One thing is true: the club is spacious. The ceilings are lofty, the lounge areas sprawling, the 1000 square meters ample. But any homage to the past is absent. Rui Fu is a virtual reality. It evokes the spirits of the plush karaoke, generic hotel casino, and modernized opium den, places where losing track of time, forgetting the complexities of every day life, and finding indulgences are givens. The main floor is divided into two large narrow rooms joined by an opening. From the near side’s perspective, tables and chairs, then lounge areas, flow until they meet that opening, beyond which figures appear as silhouettes. A row of toffee-colored octopi-like “chandeliers” crowned with donut-shaped lights crawls spans the ceiling, framed by a strip of soft lights along the trim and a neon glow from the rafters. And a room-length curtain flows in front of what is mostly likely a wall, but could be a hiding spot for a Wizard of Oz type, calmly keeping the lights just dim enough, the house music just restrained enough, so that things stay on simmer. It all seems a bit unreal, as though pulling a lever might dissolve this scene. I’ll end my comments on ambience here, for my time at Rui Fu was short, my quota for being pretentious has been met, and a proper evaluation will require several return trips.
As for Rui Fu’s bar, it is L-shaped and seats about 15 people (fans of reddish velvet framed by white piping look will love the chairs). My only cocktail was, in theory, a vodka martini with a twist: the bartender inexplicably squeezed a lemon into the shaker with the alcohol rather than, as is proper, placing a strip of peel in the glass as a final touch. (*This* was the time for a lever that would make something, namely my drink, disappear.) It might be best to stick to wine, beer or spirits, which are reasonably priced (a serving of Johnnie Walker Black is Y35).

Supplied entries:
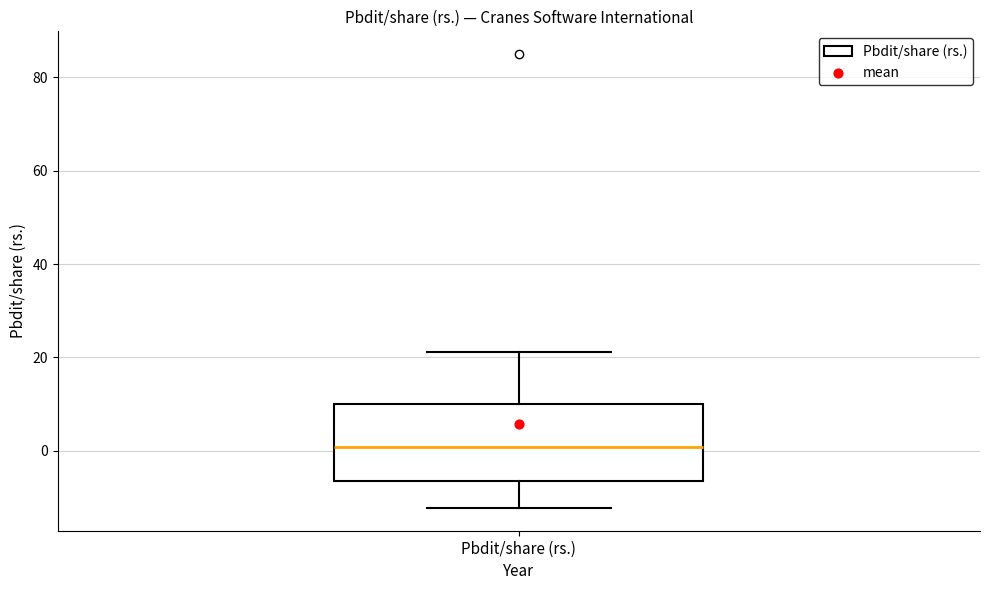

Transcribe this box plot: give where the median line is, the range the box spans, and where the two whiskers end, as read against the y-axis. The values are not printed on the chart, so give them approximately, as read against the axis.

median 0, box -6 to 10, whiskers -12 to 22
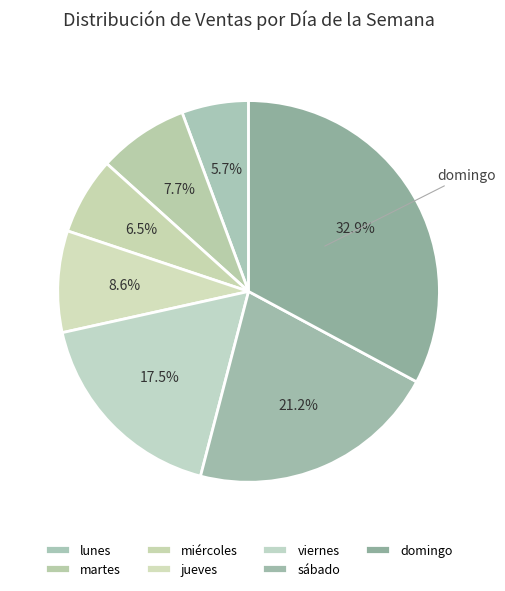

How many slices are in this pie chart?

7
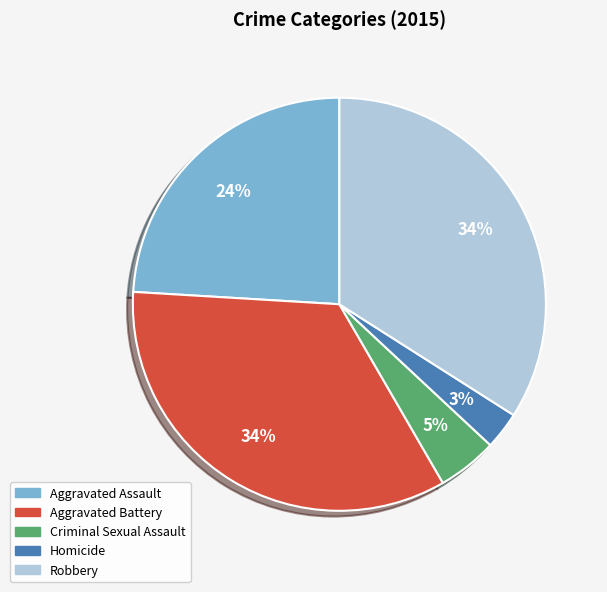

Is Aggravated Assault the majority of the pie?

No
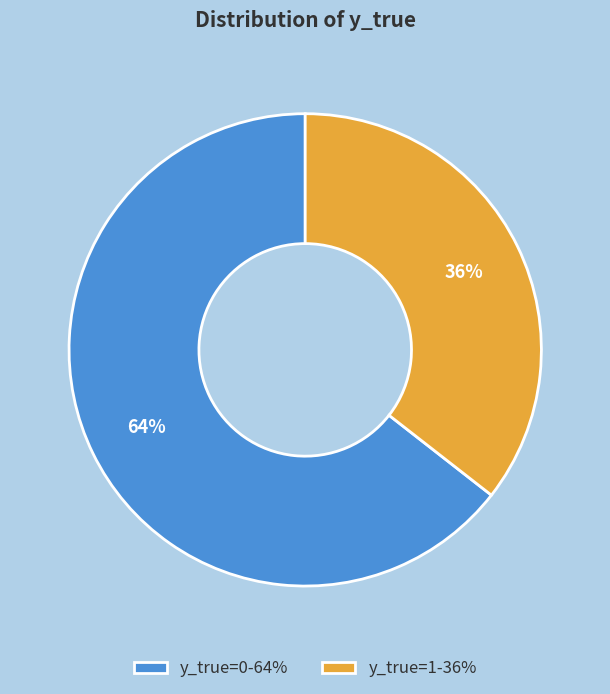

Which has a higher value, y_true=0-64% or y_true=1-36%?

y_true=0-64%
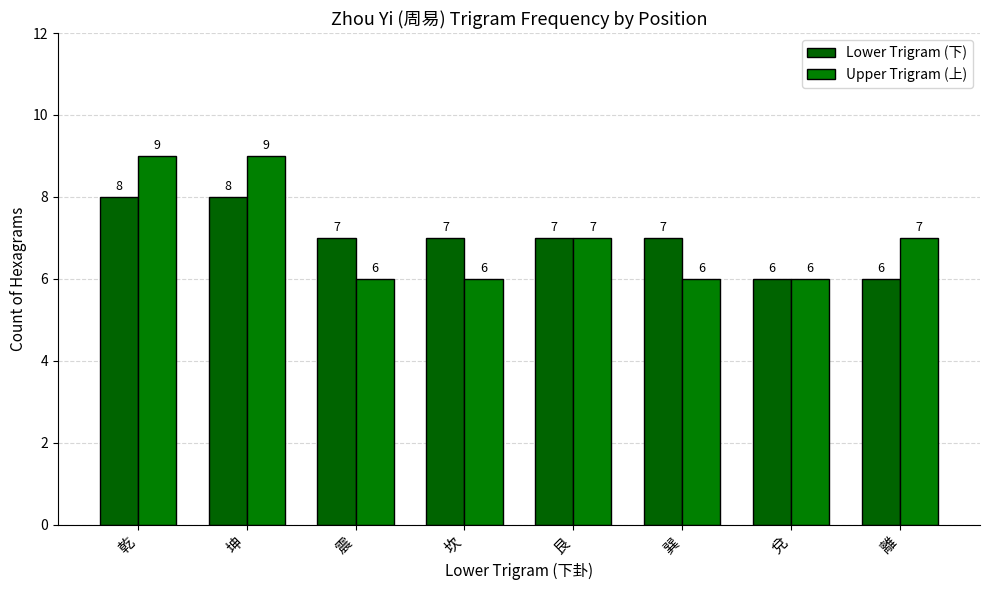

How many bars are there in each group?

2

What to work on:
**1.** From the Rui Fu review, copy verbatim the part that opens with the words "As for Rui Fu’s" and closes with "Black is Y35).".
**2.** Condense the paragraph of the Rui Fu review that begins "As for Rui Fu's bar" into a short bulleted list that keeps its main facts.

Answers by item number:
**1.**
As for Rui Fu’s bar, it is L-shaped and seats about 15 people (fans of reddish velvet framed by white piping look will love the chairs). My only cocktail was, in theory, a vodka martini with a twist: the bartender inexplicably squeezed a lemon into the shaker with the alcohol rather than, as is proper, placing a strip of peel in the glass as a final touch. (*This* was the time for a lever that would make something, namely my drink, disappear.) It might be best to stick to wine, beer or spirits, which are reasonably priced (a serving of Johnnie Walker Black is Y35).

**2.**
- The bar is L-shaped and seats about 15 people, on reddish velvet chairs framed by white piping.
- The writer's one cocktail, a vodka martini with a twist, was made wrong: the bartender squeezed a lemon into the shaker with the alcohol instead of placing a strip of peel in the glass at the end.
- Wine, beer or spirits may be the better choice. They are reasonably priced, with a serving of Johnnie Walker Black at Y35.